7 Octobre 2022

Objets ottomans du Terra Sancta Museum : « Tout reste encore à découvrir »

de BLANDINE PAILLART

Charlotte Maury est en charge des collections ottomanes et de l’art du Livre au département des Arts de l’Islam du Louvre. Dans sa besace, la maîtrise du persan et du turc et des rudiments d’arabe, des langues précieuses pour comprendre les œuvres et les sources de la période ottomane. Une expertise qu’elle a accepté de mettre au service du Terra Sancta Museum. Nous l’avons rencontrée pour vous.

Bonjour Charlotte, comment avez-vous rejoint l’aventure du Terra Sancta Museum et que découvrez-vous ?
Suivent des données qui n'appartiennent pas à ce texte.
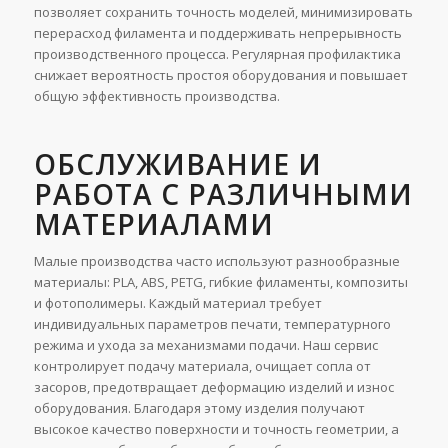
позволяет сохранить точность моделей, минимизировать
перерасход филамента и поддерживать непрерывность
производственного процесса. Регулярная профилактика
снижает вероятность простоя оборудования и повышает
общую эффективность производства.
ОБСЛУЖИВАНИЕ И
РАБОТА С РАЗЛИЧНЫМИ
МАТЕРИАЛАМИ
Малые производства часто используют разнообразные
материалы: PLA, ABS, PETG, гибкие филаменты, композиты
и фотополимеры. Каждый материал требует
индивидуальных параметров печати, температурного
режима и ухода за механизмами подачи. Наш сервис
контролирует подачу материала, очищает сопла от
засоров, предотвращает деформацию изделий и износ
оборудования. Благодаря этому изделия получают
высокое качество поверхности и точность геометрии, а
J’ai été sollicitée par Michèle Bimbenet-Privat, collègue du département des objets d’art qui m’a appelée un jour en m’expliquant le projet. Après un rapide entretien téléphonique, elle m’a invitée dans son bureau et m’a montrée quelques photos d’objets considérés comme ottomans. Il s’agissait d’objets que je n’avais pas forcément l’habitude d’étudier, ce qui était d’autant plus intéressant. La perspective d’aller à Jérusalem était bien entendu très alléchante et je me suis dit que j’apprendrais forcément plein de choses. Je l’avoue, je n’avais jamais entendu parler du Terra Sancta Museum ! Je méconnaissais aussi le rôle de Franciscains en Terre Sainte et ignorais à quel point ils étaient présents dans la Vieille Ville. J’ai donc déjà beaucoup appris sur ce point !

Quels sont ces objets ottomans sur lesquels on vous a demandé de travailler ?

©Guillaume Benoît

Il y a une aiguière et un bassin en argent, un aspersoir et un encensoir de table au décor filigrané et un fermoir de vêtement liturgique par exemple. Même si les Franciscains utilisaient l’aspersoir lors des célébrations du Vendredi Saint, la typologie de cet objet, est aussi connue à l’époque ottomane dans des contextes d’usage séculiers. Les bassins et les aiguières, les aspersoirs à eau parfumé et les encensoirs étaient aussi des objets domestiques courants, exécutés dans des matériaux plus ou moins coûteux.

Il y a aussi une lampe à suspendre en or et un calice en argent, à destination liturgique donc. Les lampes suspendues sont très présentes dans les églises orientales.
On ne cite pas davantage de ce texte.